• **Goal of the exercise**: If a line in the entries below includes "none", show that line.

• **Source data**:
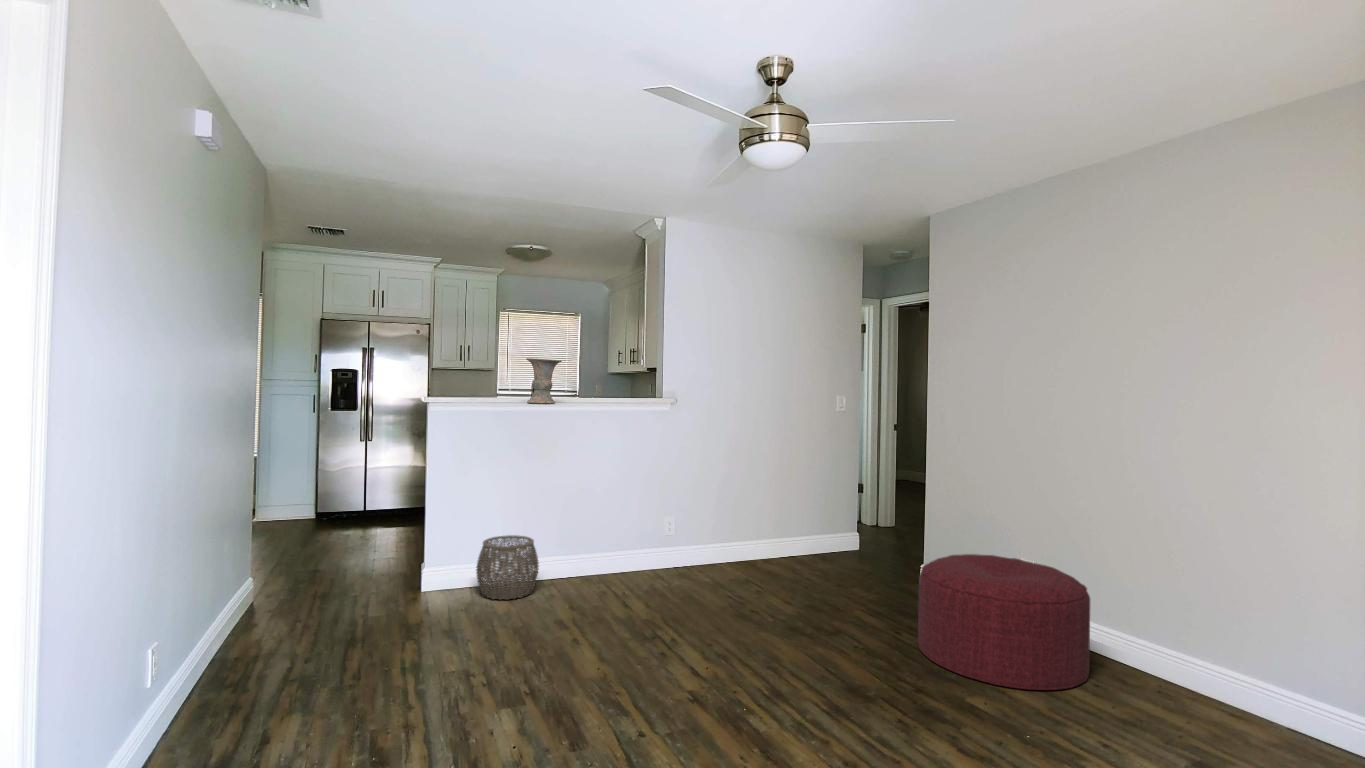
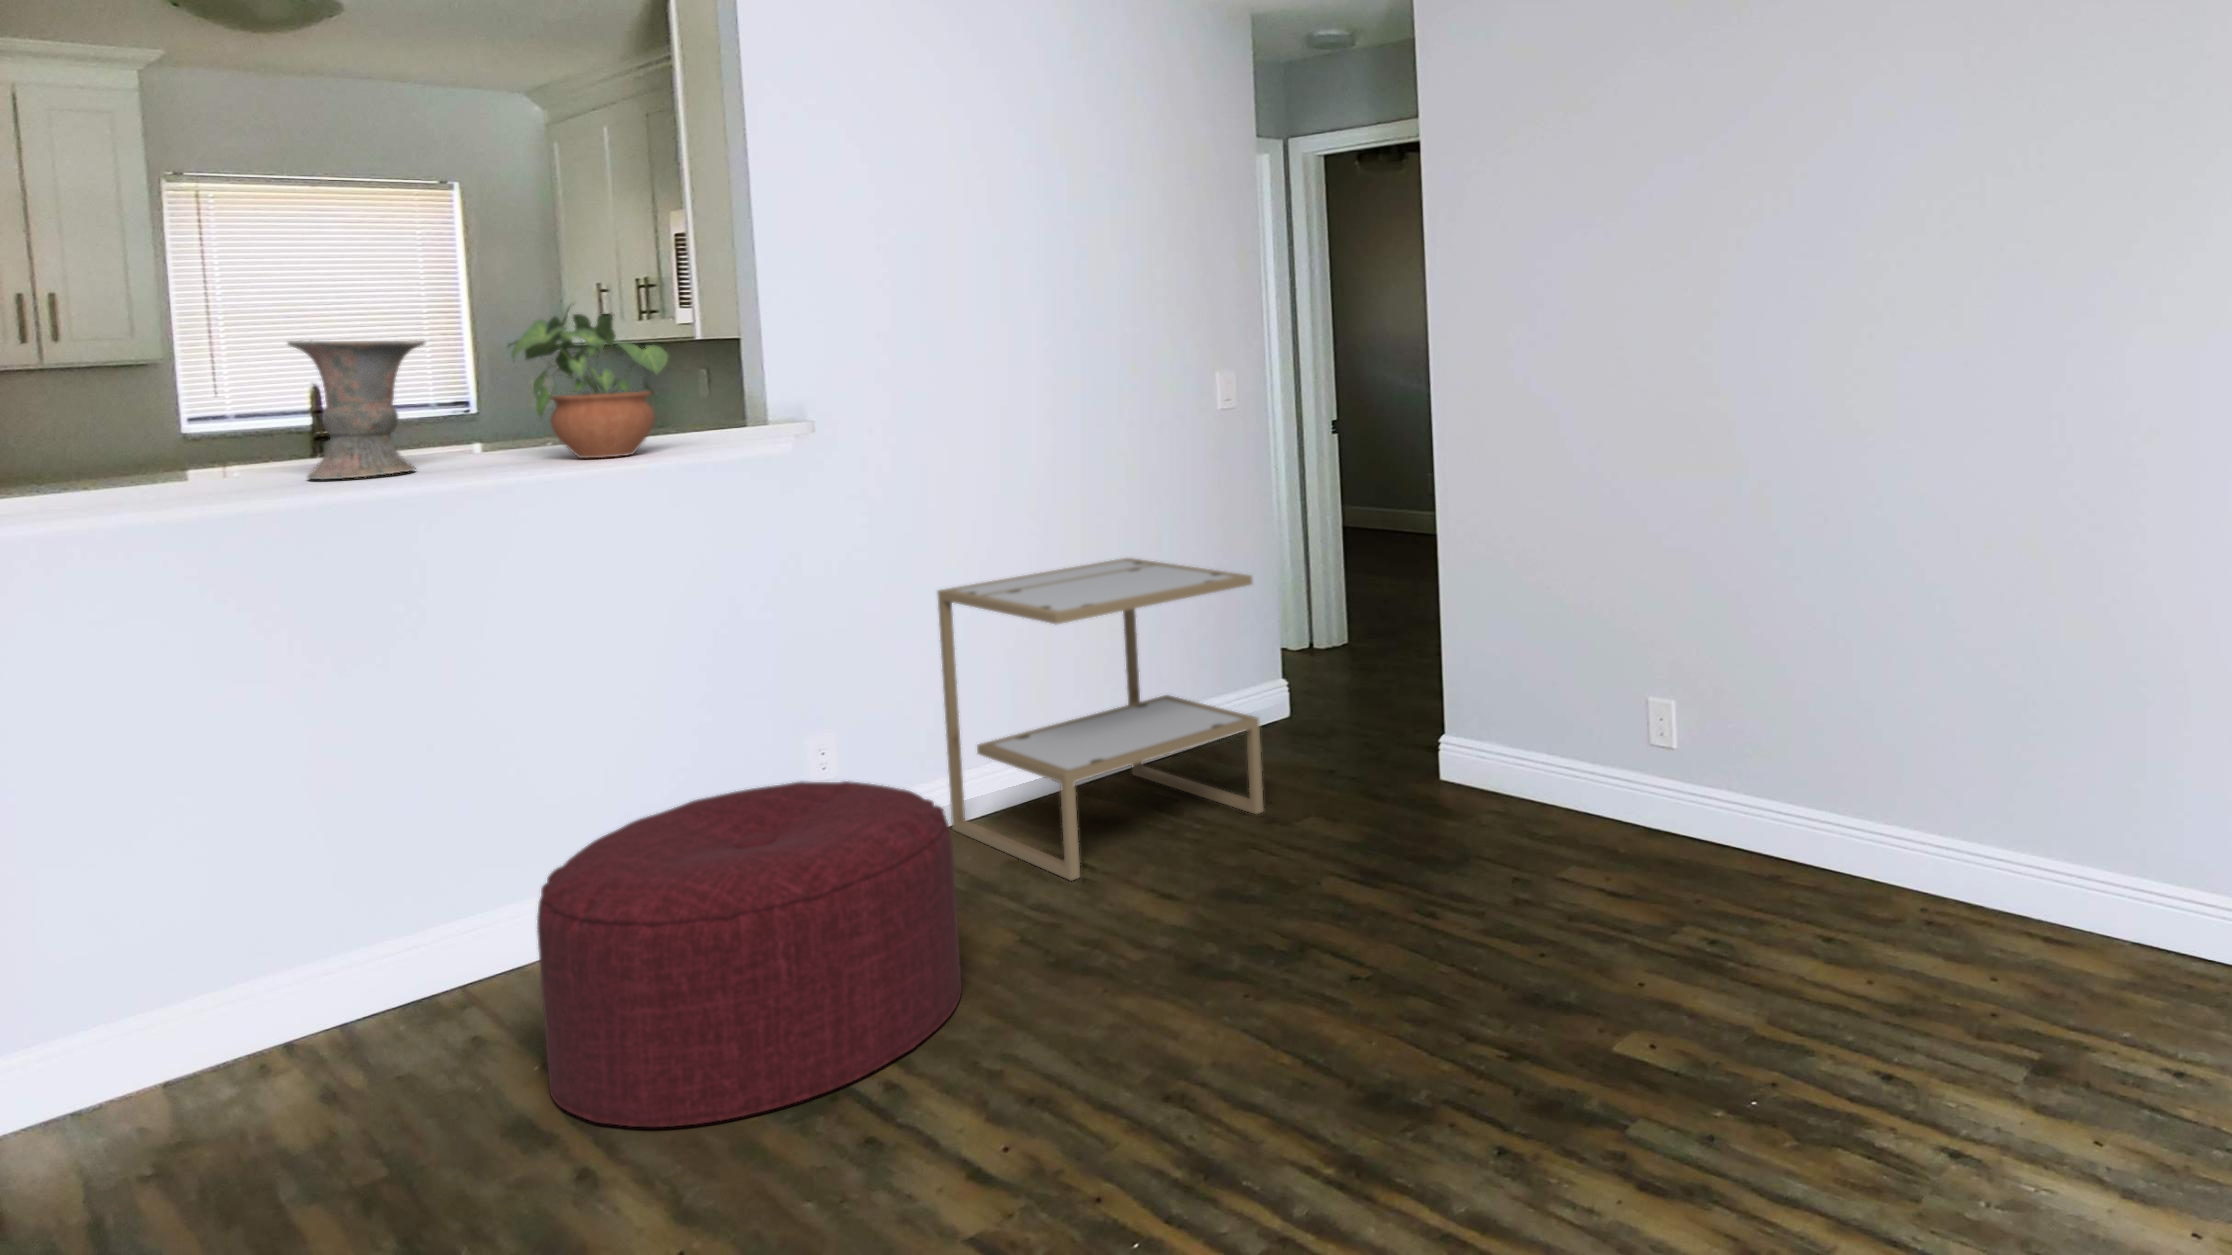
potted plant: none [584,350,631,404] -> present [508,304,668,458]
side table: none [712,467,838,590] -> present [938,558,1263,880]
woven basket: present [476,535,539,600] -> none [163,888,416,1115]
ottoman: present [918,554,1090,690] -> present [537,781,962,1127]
--
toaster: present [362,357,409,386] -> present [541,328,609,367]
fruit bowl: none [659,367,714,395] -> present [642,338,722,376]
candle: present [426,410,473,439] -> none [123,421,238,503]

• **Answer below**:
potted plant: none [584,350,631,404] -> present [508,304,668,458]
side table: none [712,467,838,590] -> present [938,558,1263,880]
woven basket: present [476,535,539,600] -> none [163,888,416,1115]
fruit bowl: none [659,367,714,395] -> present [642,338,722,376]
candle: present [426,410,473,439] -> none [123,421,238,503]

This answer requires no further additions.